All European countries would be better served by a U.S. type presidential system. It fosters a two party-system across the country, due to its nationwide presidential election. But it also works well at the local level when there are multiple parties.
[Excerpts of a 2017 Economist article entitled Going to bits: Europeans are splitting their votes among ever more parties.]
Better representation but clunkier governance
AFTER two months and three failed rounds of negotiations, Iceland has a government at last. On January 10th Bjarni Benediktsson, leader of the Independence Party, announced that he had struck a deal with two other centre-right groups. Yet his tenure as prime minister may be short. Opposition politicians are already calling for a vote of no confidence and fresh elections. And even if the coalition survives for the moment, with a measly one-seat majority, it is unlikely to last long.
Iceland is not alone in its coalition-building woes. Across Europe politics is becoming more fragmented and governments harder to form. Smaller parties, among them populists and single-issue outfits, are popping up and stealing support from the traditional powers. In the early 1980s the average number of parties winning more than 1% of the vote at each election was seven. Now it is nine. Meanwhile the share of the electorate that the winner claims has fallen from 37% to 31%, on average (see chart).
In many ways, a greater diversity of parties is a good thing. It allows more voices to be heard, and can increase citizens’ engagement with politics. But it also has drawbacks. The most obvious is time-consuming coalition wrangling. Irish lawmakers took 63 days to strike a deal after an election last March. In October Spain’s Popular Party cobbled together a minority government following ten months of political deadlock and two elections. After a 2010 ballot Belgians went a record 589 days without a government.
Such awkward coalition governments tend to be shorter-lived than those with fewer parties and clearer mandates. Since 1970 single-party majority governments in rich European countries have lasted around 1,100 days. Minority coalitions made it less than half that time.
In addition, coalitions made up of widely disparate parties struggle to pass laws. Finland’s current government, made up of two centre-right parties and the True Finns, a populist, nationalist outfit, came to blows in 2015 over a proposed health-care reform. After more than a year of negotiations and the prime minister threatening to dissolve the parliament, a deal was finally struck in December 2016. Studies suggest that this fits a pattern: the more parties there are in a coalition or the farther apart they sit on the political spectrum, the fewer laws they will pass.

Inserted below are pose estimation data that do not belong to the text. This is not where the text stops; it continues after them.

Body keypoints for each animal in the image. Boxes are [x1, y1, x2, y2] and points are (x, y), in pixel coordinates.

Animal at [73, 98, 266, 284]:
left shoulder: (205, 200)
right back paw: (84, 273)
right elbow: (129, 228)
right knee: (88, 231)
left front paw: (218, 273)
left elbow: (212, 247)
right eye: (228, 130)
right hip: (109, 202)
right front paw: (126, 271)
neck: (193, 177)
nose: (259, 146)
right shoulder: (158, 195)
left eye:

One reason for rising fragmentation is growing inequality, explains Simon Hix of the London School of Economics. Between the mid-1980s and 2008 the disposable income of Europe’s richest 10% grew almost three times faster than that of the poorest 10%, according to the OECD, a club of mostly rich countries. As wages became more dispersed, voters’ preferences grew more polarised, with the rich supporting the status quo and the poor opposing it. Polarisation among the public begets fragmentation in parliament. At the same time the values of urbanites increasingly diverged from those of rural folk. Such splintering creates distinct pockets of voters to which smaller parties can appeal.
Another factor is plummeting party loyalty. In the 1960s roughly 10% of Britons were members of a political party. Today a mere 1% are. A similar pattern holds across Europe. Mainstream media organs once tended to support one of the two main political powers and cover only a handful of curated topics. Today politics can be more personal. An ardent green voter might read only environmental news, sharing it with like-minded souls on social media.
Some electoral systems are designed to keep smaller parties out of power, thus discouraging fragmentation. But these mechanisms are less effective than they used to be. Greece awards a 50-seat bonus to the winning party. Yet Syriza, the ruling left-wing outfit, still failed to secure a parliamentary majority after the latest election in 2015. Even Britain, which has a first-past-the-post system, was forced into coalition government after the 2010 election.
One strategy for coping with fragmentation is to form so-called “grand coalitions” of parties across the left-right divide. Such coalitions currently govern in Germany, Austria and the Netherlands. Yet this often reinforces the dynamic: voters become frustrated by the colourless centrism of such governments, and drift further to the extremes. On the bright side, this brings even more political diversity. As for the dark side of political fragmentation, Europe may simply have to live with it.